The stock market at large has been reaching new heights, yet 11 of the 30 heavyweights of the Dow Jones Industrial Average are taking a beating this year.
Leading the pack of underperformers are Boeing (NYSE: BA), Intel (NASDAQ: INTC), Nike (NYSE: NKE), and Apple (NASDAQ: AAPL) — a surprising turn of events given the soaring success of the broader semiconductor industry and major tech stocks.
Boeing: Navigating Crisis Amidst Turbulence
Boeing’s journey in 2024 has been riddled with challenges. An unsettling incident on Jan. 5, involving a Boeing 737-9 MAX door plug detaching mid-flight, threw the company into a tailspin. Subsequent efforts to regain trust and ensure safety have been an uphill battle.
By Jan. 24, the Federal Aviation Administration (FAA) took action, pausing Boeing MAX’s production expansion to delve into Boeing’s maintenance and quality control practices.
On March 4, the FAA highlighted multiple instances of alleged non-compliance with manufacturing quality control requirements within Boeing’s processes, parts handling, and product control.
Boeing’s response on March 20 was to slow down production, consuming more cash in a bid to elevate quality standards.
Such incidents, especially concerning safety, bode ill for Boeing’s 2025/2026 objectives. The company’s anticipated $10 billion in annual free cash flow during that timeframe seems increasingly unattainable. Having weathered a severe blow during the COVID-19 crisis, Boeing’s shares remain over 57% below their peak.
Once a crowned jewel of the Dow, Boeing now hovers closer to the middle ground. With investor tolerance wearing thin, the stock faces headwinds that may prolong its recovery process.
Intel: Charting a New Path Forward
The tale of Intel in 2023 was one of resounding success, with a remarkable 90% surge, fuelled by renewed investor confidence in the company’s trajectory. However, past missteps haunting Intel cannot be easily erased.
Intel’s narrative epitomizes how a leading player in a dynamic sector can swiftly lose ground. Yielding market share in the CPU sphere and missing out on the AI-driven GPU surge, Intel is banking on growth in the foundry sector to claim the mantle of the second-largest foundry by 2030.

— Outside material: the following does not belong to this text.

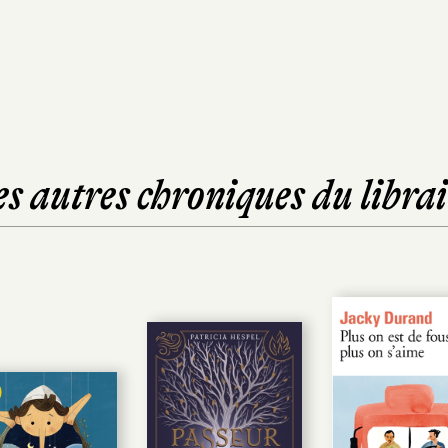
es autres chroniques du librai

Notably, Intel is bolstered by government funding, pouring resources into establishing domestic foundries in the U.S. This move seeks to mitigate geopolitical risks of over-reliance on Taiwan, even as Taiwan Semiconductor Manufacturing also ventures into U.S.-based fabs.
Although Intel has been reinvigorated from its previous stagnation, investors anticipate a lengthy runway for its growth aspirations, explaining the recent stock pullback.

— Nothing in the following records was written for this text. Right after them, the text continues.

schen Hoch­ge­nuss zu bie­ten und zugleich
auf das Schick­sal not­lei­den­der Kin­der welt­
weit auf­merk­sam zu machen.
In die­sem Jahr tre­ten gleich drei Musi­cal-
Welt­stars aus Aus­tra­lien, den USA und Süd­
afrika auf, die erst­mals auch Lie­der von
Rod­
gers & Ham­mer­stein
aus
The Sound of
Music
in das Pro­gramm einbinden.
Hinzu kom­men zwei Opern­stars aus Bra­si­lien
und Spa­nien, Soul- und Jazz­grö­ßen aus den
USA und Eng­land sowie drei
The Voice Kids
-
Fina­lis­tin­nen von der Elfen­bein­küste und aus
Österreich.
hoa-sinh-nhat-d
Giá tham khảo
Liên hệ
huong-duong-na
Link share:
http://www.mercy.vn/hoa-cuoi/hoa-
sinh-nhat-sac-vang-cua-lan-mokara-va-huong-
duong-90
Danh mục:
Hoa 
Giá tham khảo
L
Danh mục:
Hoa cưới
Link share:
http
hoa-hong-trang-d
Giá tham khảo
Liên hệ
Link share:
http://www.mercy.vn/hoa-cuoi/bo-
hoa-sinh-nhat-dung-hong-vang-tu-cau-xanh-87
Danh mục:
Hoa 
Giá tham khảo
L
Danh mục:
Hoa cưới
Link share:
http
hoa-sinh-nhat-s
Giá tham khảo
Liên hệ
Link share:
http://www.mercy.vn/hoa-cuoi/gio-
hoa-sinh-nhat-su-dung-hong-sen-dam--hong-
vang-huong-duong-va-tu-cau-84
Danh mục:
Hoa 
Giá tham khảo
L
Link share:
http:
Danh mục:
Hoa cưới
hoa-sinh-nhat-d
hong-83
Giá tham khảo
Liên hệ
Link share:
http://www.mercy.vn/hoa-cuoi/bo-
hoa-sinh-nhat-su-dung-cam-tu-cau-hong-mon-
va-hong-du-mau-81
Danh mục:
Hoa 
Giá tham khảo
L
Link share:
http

Nike: Tackling Headwinds with Stride
Nike finds itself at a crossroads, grappling with two significant challenges. First, sluggish growth in China prompted a revision of Nike’s full-year revenue outlook to a mere 1% expansion compared to fiscal 2023. Softness across regions including China, Europe, the Middle East, and Africa contributed to this reassessment.
Historically adept at navigating competition, Nike now faces intensified rivalry. Players like Lululemon, On Holding, and Hoka, under the umbrella of Deckers Outdoor, are gaining traction in the market, posing a formidable threat to Nike’s dominance.
Despite its size advantage, Nike’s revenue growth over the past three years clocks in at a tepid 15.8%, underscoring the urgency to revitalize its market presence amidst mounting competitors.
Perception and robust marketing underpin Nike’s ability to command premium pricing in a commoditized industry. The recent downturn in Nike’s valuation, with a price-to-earnings ratio of 29.3 compared to a five-year median of 34.6, presents an opportunistic entry point for value investors.
Apple: Pioneering Innovation Amidst Challenges
Apple’s recent market struggles are not without merit. The company’s calculated maneuvers to offset diminishing growth are a strategic response to evolving industry landscapes.